Once again, if you would like to ask a question, please press star and then one. To withdraw your questions, you may press star and 2. Our next question comes from Arthur Chu from Bank of America. Please go ahead with your question.

Arthur Chu

Analyst · your question.

Hey, guys. This is Arthur on for Omar. Thanks for taking my question. Bill, there's been some recent chatter about Meta back on iOS bidding for non-IDFA traffic. I think after a couple of years of only bidding on the IDFA traffic, any sort of observations you have around maybe just, you know, any changes in the competitive landscape as a result of Meta being carrying a little bit more active on iOS?

William Gordon Stone

Management

Yeah.
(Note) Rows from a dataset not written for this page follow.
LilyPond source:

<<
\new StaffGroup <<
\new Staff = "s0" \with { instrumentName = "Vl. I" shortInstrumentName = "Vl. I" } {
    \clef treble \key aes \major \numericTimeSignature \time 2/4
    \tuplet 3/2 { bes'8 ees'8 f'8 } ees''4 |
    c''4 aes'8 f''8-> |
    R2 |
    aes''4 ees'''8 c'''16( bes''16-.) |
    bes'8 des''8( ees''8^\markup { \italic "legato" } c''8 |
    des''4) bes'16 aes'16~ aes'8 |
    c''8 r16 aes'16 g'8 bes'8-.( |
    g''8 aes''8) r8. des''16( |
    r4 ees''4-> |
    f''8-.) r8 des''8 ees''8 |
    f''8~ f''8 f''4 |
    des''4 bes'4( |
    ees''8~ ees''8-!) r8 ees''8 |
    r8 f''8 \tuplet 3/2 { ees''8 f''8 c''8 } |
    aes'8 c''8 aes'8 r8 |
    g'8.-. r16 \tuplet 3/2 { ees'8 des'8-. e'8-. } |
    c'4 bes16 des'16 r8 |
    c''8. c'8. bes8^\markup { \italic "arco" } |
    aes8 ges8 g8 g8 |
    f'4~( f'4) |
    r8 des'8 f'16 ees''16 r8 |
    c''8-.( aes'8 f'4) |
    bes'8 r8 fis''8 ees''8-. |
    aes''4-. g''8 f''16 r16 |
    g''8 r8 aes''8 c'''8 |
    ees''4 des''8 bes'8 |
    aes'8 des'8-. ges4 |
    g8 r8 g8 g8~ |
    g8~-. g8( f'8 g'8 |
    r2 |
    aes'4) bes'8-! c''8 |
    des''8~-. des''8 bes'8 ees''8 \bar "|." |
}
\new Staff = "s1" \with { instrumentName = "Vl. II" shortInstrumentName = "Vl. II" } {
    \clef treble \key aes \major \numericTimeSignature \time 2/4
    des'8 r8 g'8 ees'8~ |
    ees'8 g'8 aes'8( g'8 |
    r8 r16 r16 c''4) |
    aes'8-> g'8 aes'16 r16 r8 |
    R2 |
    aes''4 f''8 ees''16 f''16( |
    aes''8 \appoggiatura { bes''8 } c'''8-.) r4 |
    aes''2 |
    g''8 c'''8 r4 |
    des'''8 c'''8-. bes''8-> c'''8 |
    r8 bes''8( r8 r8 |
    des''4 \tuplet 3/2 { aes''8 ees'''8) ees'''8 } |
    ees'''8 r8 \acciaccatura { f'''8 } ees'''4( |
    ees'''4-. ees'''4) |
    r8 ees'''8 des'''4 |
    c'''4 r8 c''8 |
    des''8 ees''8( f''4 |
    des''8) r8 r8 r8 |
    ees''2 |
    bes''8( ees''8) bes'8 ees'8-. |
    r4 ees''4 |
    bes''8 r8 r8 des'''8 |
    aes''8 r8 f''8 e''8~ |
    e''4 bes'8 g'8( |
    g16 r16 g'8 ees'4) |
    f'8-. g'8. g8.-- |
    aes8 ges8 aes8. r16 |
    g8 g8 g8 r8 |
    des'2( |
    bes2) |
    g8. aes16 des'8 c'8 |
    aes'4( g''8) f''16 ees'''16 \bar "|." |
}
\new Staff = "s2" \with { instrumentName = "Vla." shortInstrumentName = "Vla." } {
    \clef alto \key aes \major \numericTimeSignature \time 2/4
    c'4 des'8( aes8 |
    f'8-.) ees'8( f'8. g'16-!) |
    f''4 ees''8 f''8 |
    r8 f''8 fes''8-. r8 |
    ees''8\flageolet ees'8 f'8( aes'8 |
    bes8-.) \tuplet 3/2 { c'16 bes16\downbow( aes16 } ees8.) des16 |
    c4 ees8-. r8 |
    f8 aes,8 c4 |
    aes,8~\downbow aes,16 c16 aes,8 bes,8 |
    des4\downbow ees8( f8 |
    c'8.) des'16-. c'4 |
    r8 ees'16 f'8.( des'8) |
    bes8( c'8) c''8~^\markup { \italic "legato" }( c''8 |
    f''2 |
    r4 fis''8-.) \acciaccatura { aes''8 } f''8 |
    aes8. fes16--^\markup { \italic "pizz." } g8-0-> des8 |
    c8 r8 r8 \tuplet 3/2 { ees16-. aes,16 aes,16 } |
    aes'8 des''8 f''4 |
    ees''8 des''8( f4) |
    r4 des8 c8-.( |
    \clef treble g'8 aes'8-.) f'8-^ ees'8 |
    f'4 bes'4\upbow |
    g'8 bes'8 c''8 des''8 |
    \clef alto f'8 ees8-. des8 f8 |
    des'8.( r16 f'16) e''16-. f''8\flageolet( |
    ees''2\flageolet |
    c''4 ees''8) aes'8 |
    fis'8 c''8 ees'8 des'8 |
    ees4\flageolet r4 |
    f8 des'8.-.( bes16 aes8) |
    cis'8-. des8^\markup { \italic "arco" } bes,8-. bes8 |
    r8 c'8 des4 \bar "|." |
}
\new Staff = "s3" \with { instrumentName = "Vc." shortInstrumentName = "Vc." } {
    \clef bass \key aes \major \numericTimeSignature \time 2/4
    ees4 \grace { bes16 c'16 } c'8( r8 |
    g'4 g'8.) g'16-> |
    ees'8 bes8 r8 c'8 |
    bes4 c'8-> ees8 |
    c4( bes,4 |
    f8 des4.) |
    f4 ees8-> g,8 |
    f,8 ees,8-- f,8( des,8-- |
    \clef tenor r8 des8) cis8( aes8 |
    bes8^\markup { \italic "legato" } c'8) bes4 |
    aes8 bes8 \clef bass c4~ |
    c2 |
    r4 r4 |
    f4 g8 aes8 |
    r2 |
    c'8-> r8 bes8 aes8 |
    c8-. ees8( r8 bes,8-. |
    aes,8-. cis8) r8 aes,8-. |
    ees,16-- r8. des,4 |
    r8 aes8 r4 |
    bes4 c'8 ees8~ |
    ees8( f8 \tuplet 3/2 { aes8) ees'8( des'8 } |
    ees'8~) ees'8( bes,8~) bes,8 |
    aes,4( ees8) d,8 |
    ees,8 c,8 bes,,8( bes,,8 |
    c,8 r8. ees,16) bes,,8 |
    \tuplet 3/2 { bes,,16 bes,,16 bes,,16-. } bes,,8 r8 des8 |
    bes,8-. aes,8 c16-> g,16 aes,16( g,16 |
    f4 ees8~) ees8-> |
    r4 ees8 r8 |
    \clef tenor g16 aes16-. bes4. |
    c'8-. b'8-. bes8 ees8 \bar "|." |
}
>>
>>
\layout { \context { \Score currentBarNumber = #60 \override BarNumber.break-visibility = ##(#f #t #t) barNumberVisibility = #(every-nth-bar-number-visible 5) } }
So nothing to comment specifically on them and iOS here. I would just say from a competitive perspective, I'm excited to see that the overall market grew kind of mid to high single digits, you know, in December. And our growth, you know, on the AGP side was 20%. So in other words, you know, our growth is 2x the market. From a competitive perspective, we're out taking share. Obviously, we're focused we have iOS and Android. We're focused more on Android, you know, given our unique on-device position there. So nothing specific on Meta to comment on this call. But in terms of what we're doing, you know, we're outgrowing the market right now.

Arthur Chu

Analyst · your question.

Got it. That's really helpful color. Thanks a lot, guys.

Operator

Operator

And ladies and gentlemen, I'm showing no additional questions at this time. I'd like to turn the floor back over to William Gordon Stone for any closing remarks.

William Gordon Stone

Management

Thanks, everyone, for joining our call tonight. We'll talk to you again on our fiscal '26 fourth-quarter call in a few months. Thanks, and have a great night.

Operator

Operator

Ladies and gentlemen, with that, we'll conclude today's conference call and presentation. We thank you for joining. You may now disconnect your lines.